(EXTRACTED DATA)
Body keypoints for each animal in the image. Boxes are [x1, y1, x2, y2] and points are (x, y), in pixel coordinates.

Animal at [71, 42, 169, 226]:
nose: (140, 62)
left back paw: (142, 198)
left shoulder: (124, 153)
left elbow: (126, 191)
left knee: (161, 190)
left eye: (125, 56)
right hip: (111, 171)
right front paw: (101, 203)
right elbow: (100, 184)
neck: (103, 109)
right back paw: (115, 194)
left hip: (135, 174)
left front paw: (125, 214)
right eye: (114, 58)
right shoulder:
(End EXTRACTED DATA)
Every line above that includes the word "left" must appear in the answer.

TASK RESPONSE ::
left back paw: (142, 198)
left shoulder: (124, 153)
left elbow: (126, 191)
left knee: (161, 190)
left eye: (125, 56)
left hip: (135, 174)
left front paw: (125, 214)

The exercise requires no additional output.